- [Supplied passage]
□ □ □ □ □ □ □
That is such a sad story. it really really is. I did draw skylight for you though. Like I said, I'm not a good artist, but I did the best I could for you and Skylight. I'm about to post it, I hope you like it. and btw, that story gave me a vague muse for a poem. I'd really like to write one for you and Skylight, as a memorial gift from me. Anyways,. if you don't like the picture I would be VERY happy to re-do it. I can only get better right?


----------



## betta lover1507 (Aug 6, 2011)

ok thanks {=] an di love the picture i'll put it as my avi =3

also if you do more drawings it will help you get better, =] thanks you so much i miss skylight very much ='[ and regret i gave him away Doesn't matter he was a VT though i loved him =[


----------



## Aquarianblue (Aug 26, 2011)

betta lover1507 said:


> ok thanks {=] an di love the picture i'll put it as my avi =3
> 
> also if you do more drawings it will help you get better, =] thanks you so much i miss skylight very much ='[ and regret i gave him away Doesn't matter he was a VT though i loved him =[



:-D I'm glad you like the picture I drew. I was thinking about snooping through your albums, and drawing your fish, since I have no more takers. And personally, I like Skylight to. VT's and HMs are my fave. will be breeding both here soon. gonna try getting dragonscale VTs. and make em butterflys. gonna be work, but I'ma do it.


----------



## betta lover1507 (Aug 6, 2011)

it is ok i don't mind
can you draw chili and lunar please?:

lunar:
















he is a DBT ( my fav finnage)

here is chili:
















he is a solid HM, with blue rays
thx if you can =]]


----------



## Aquarianblue (Aug 26, 2011)

I will be happy to draw both, I will get started sometime tonight, and then move onto drawing them. these are MUCH clearer, so they will look alot better. Thanks for wanting more pics from me, and I am VERY honored your actually using my first ever betta drawing for your avatar. <3 Skylight.


----------



## betta lover1507 (Aug 6, 2011)

i can't wait =D. yea skylight's pic was on last year december or something. i love how you drew skylight it is so cute X33 i just miss him so, when ever i draw it is based on memory so it is kinda hard.


----------



## Aquarianblue (Aug 26, 2011)
□ □ □ □ □ □ □
- [Questions]
A – In the forum thread about drawing betta fish, how is Chili described?
B – Reproduce word for word the stretch from "he is a solid" through "avatar. <3 Skylight." in the forum thread about drawing betta fish.
C – Carry on the forum thread about drawing betta fish from the point where it stops.

- [Data records]
□ □ □ □ □ □ □
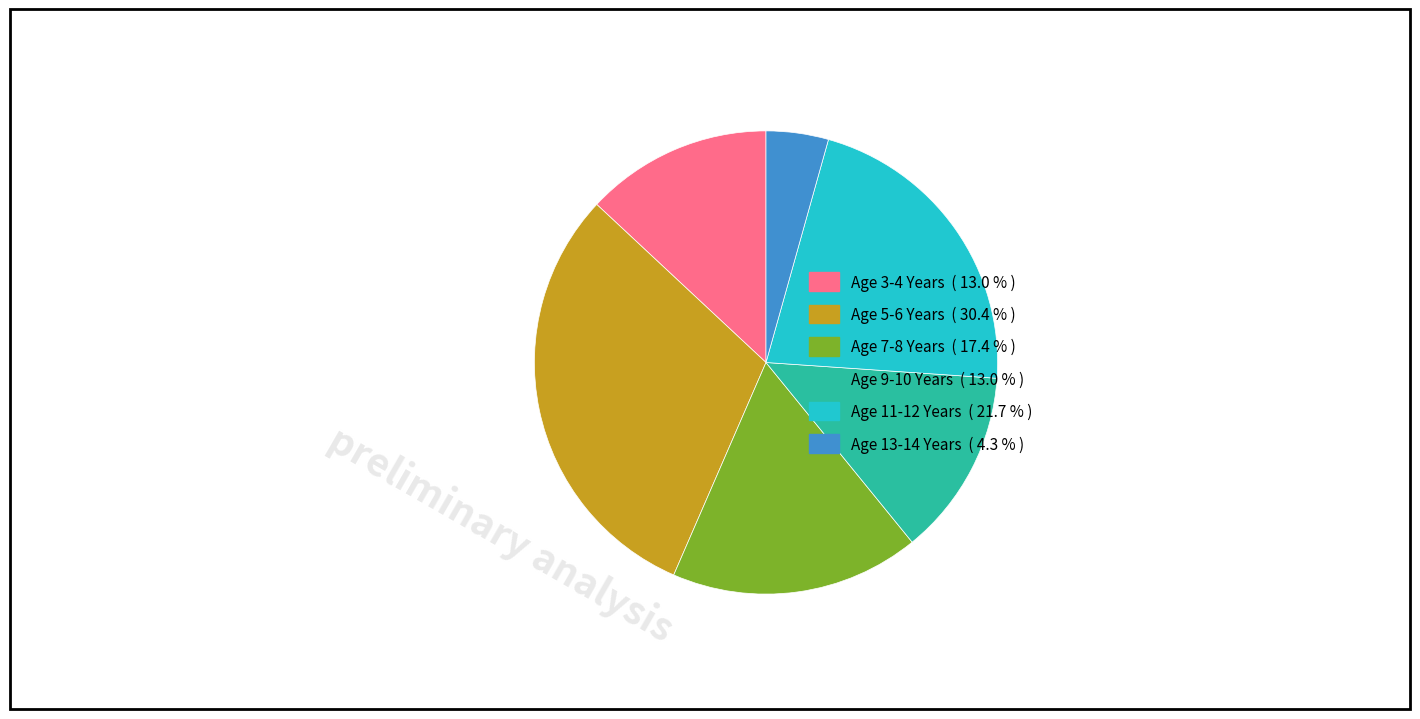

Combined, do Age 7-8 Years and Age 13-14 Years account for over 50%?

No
□ □ □ □ □ □ □
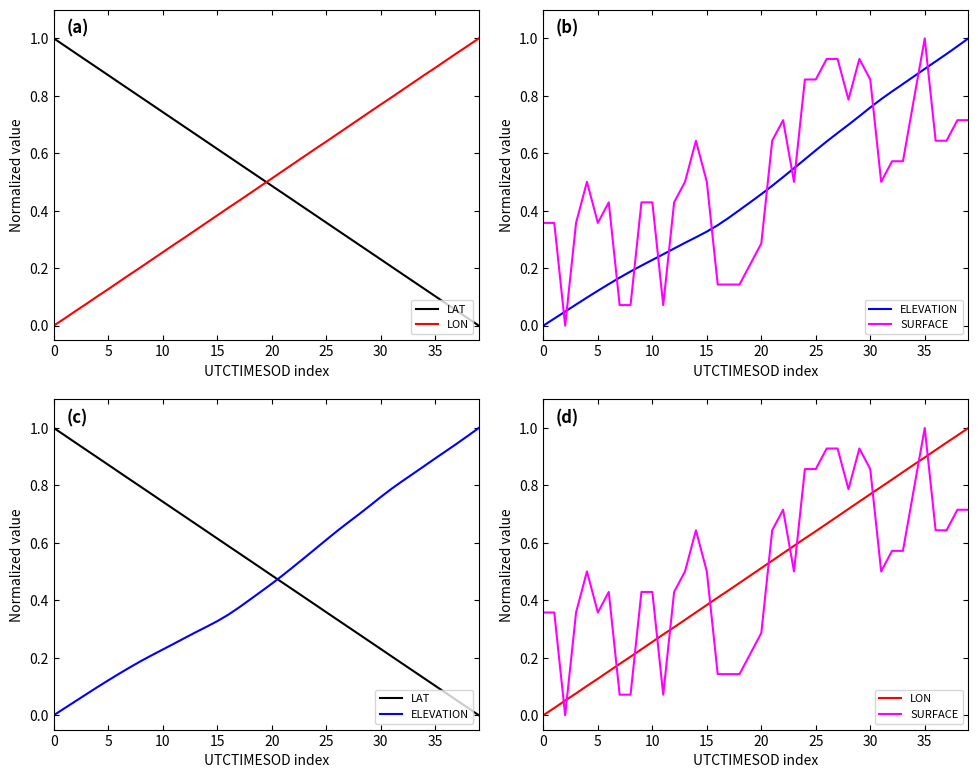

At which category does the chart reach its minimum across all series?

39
□ □ □ □ □ □ □
- [Answers to the exercises]
A – As a solid HM with blue rays.

B –
he is a solid HM, with blue rays
thx if you can =]]


----------



## Aquarianblue (Aug 26, 2011)

I will be happy to draw both, I will get started sometime tonight, and then move onto drawing them. these are MUCH clearer, so they will look alot better. Thanks for wanting more pics from me, and I am VERY honored your actually using my first ever betta drawing for your avatar. <3 Skylight.

C –
*Pictures are coming.*

I am so sorry it's taken me so long to get into drawing you these pictures. I will be starting Lunar within a few hours. Just been busy with irl stuff, then posting in alot of threads I'm subscribed to. XD. But yea, Lunar IS starting today, and I'm gonna be having it ready by tonight, I'm hoping. then it's to your HM. Ty for your patience.


----------



## bettaluvies (Aug 21, 2011)

could you do a poem for my boy, dragon? hes my first betta, really charming, extra curious, always hungry, flares big at reflection, has pouty lips, explores everything, likes to sqeeze into all sizes of spaces, really eandearing and enchanting little fishie. . .
figured if youre gonna write a poem you need a bit of a mental pic.

here he is


----------



## Aquarianblue (Aug 26, 2011)

bettaluvies said:


> could you do a poem for my boy, dragon? hes my first betta, really charming, extra curious, always hungry, flares big at reflection, has pouty lips, explores everything, likes to sqeeze into all sizes of spaces, really eandearing and enchanting little fishie. . .
> figured if youre gonna write a poem you need a bit of a mental pic.
> 
> here he is



I would be happy to write a poem for you. It will be a day or so maybe. I got a few pictures ahead of you, but I'm gonna be happy to write the poem for you. and thanks for both the mental/real picture. Your gonna be the first poem, but I will also draw the picture, as well.


----------



## betta lover1507 (Aug 6, 2011)

ok, you could take your time no rush


----------



## Aquarianblue (Aug 26, 2011)

Bettalover, I have Chili in the works as we speak right now! I think your going to enjoy him! Then Lunar is next!!


----------



## betta lover1507 (Aug 6, 2011)

thanks can't wait *excited face lol


----------



## Aquarianblue (Aug 26, 2011)

*Chili*

I'm going to re-do Chili, because my colored pencils went out, and I want to retry his tail, but here is the first draft. Its in both color pencil, and crayon. I hope you like the first draft.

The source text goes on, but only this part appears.